In Cooper v. Takeda Pharmaceuticals America, Inc., (filed 7/16/2015, published 8/13/2015, No. B250163) the California Court of Appeal, Second District, held a physician’s expert testimony attributing the defendant’s pharmaceutical as the cause of the plaintiff’s bladder cancer, was admissible and supported the jury’s verdict in plaintiff’s favor.
Plaintiffs Nancy and Jack Cooper filed suit against Defendant, Takeda Pharmaceuticals America, Inc. alleging that Takeda’s prescription drug, Actos, caused Jack Cooper to develop bladder cancer. At trial, the Coopers sought to introduce the testimony of Dr. Norm Smith, a urologic oncologist, which the trial court allowed. Dr. Smith testified that a patient taking Actos has a heightened chance of developing bladder cancer. Dr. Smith then testified, specifically, that Actos was a substantial factor in causing Jack Cooper to develop bladder cancer.

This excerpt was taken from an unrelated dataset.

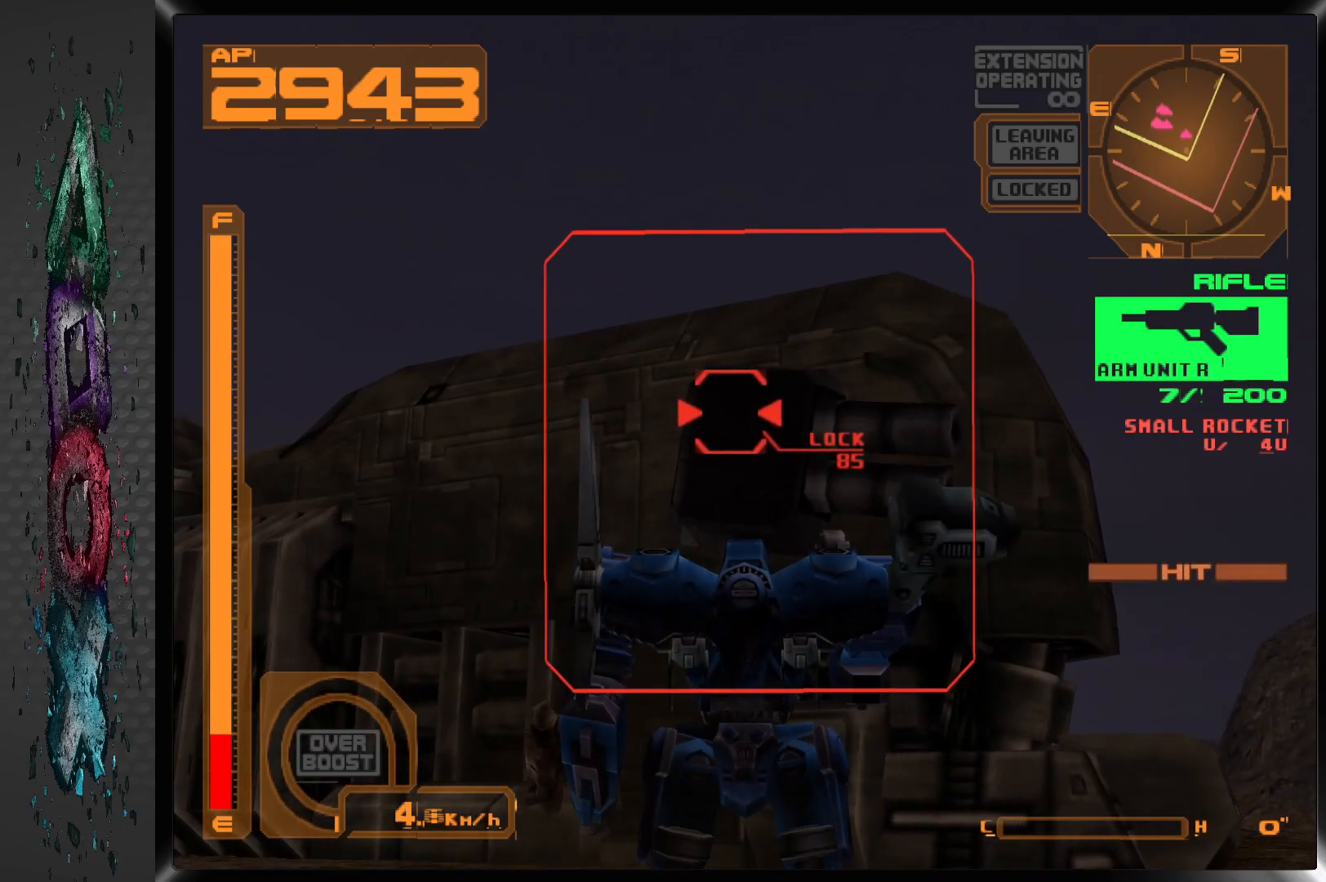
{"buttons": ["SQUARE"], "left_stick": "center", "right_stick": "center", "events": [[333, "DPAD_RIGHT", "down"], [450, "DPAD_RIGHT", "up"]]}
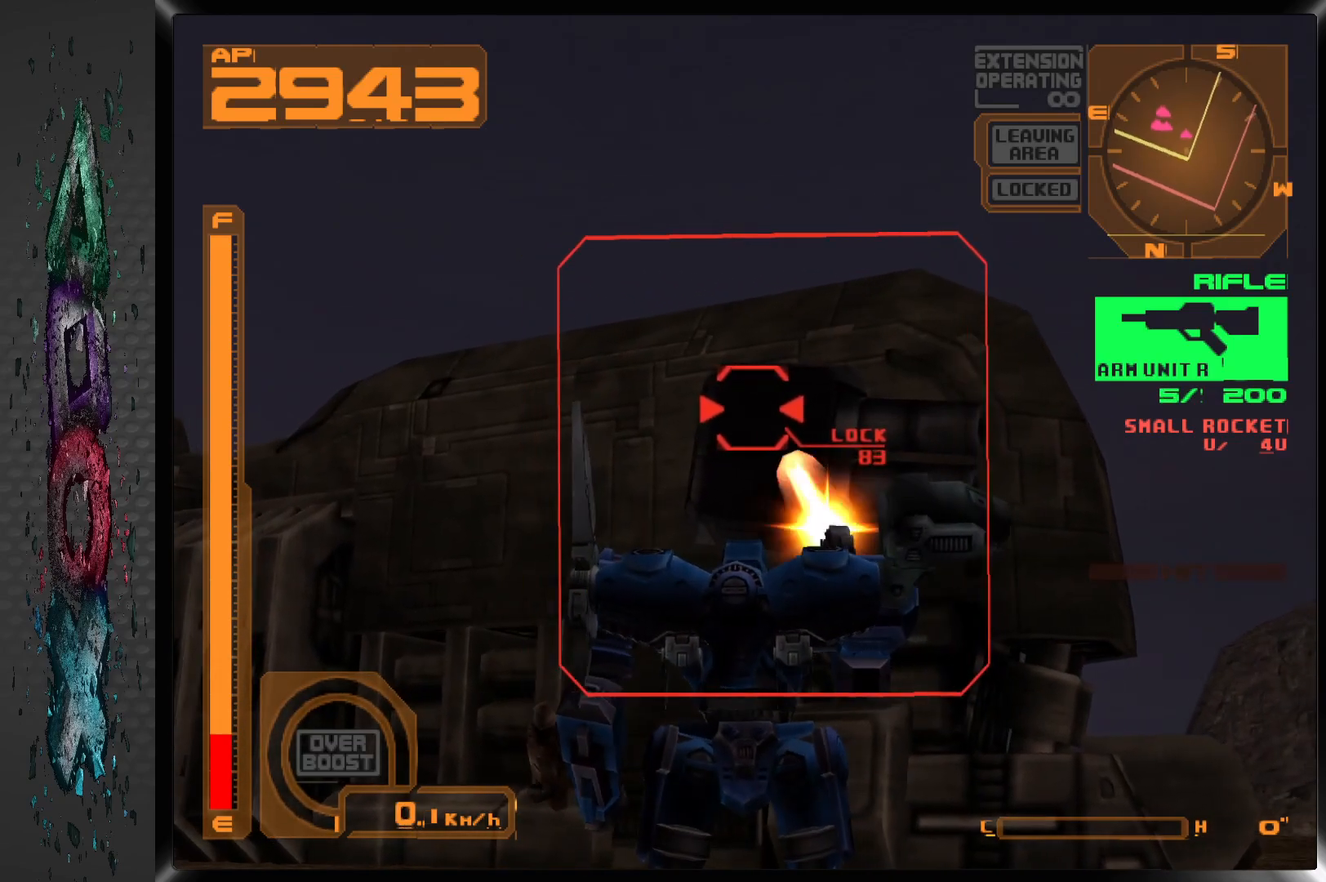
{"buttons": ["SQUARE"], "left_stick": "center", "right_stick": "center", "events": [[317, "DPAD_RIGHT", "down"], [433, "DPAD_RIGHT", "up"]]}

Dr. Smith’s opinions were based on 15 epidemiological and clinical studies showing an increased risk of bladder cancer among patients taking Actos for diabetes. Dr. Smith’s opinion, specific to Mr. Cooper, was based on having reviewed approximately 1,000 pages of Mr. Cooper’s medical records, and the reports indicating that Mr. Cooper had ingested over 50,000 milligrams of Actos over the course of approximately five years. Dr. Smith performed a differential diagnosis, and ruled out some, but not all, possible other causes of Mr. Cooper’s bladder cancer.
Takeda objected to the admission of Dr. Smith’s testimony, specific to Mr. Cooper, on the basis that it was speculative and unreliable. After trial, the jury returned a verdict in favor of Plaintiffs. Takeda moved for judgment notwithstanding the verdict, and for a new trial, again raising its objection to Dr. Smith’s testimony. The trial court, which had previously reserved ruling on Takeda’s objections and motion in limine, granted Takeda’s motions, holding that Dr. Smith’s testimony was speculative and unreliable because Dr. Smith had not ruled out all other possible causes of Mr. Cooper’s bladder cancer before concluding that Actos was the cause. Plaintiffs appealed.
The Second District Court of Appeal reversed, holding that the testimony was admissible pursuant to Sargon Enterprises, Inc. v. University of Southern California (2012) 55 Cal.4th 747, the California Supreme Court’s landmark decision setting forth the appropriate standards for the admissibility of expert opinion.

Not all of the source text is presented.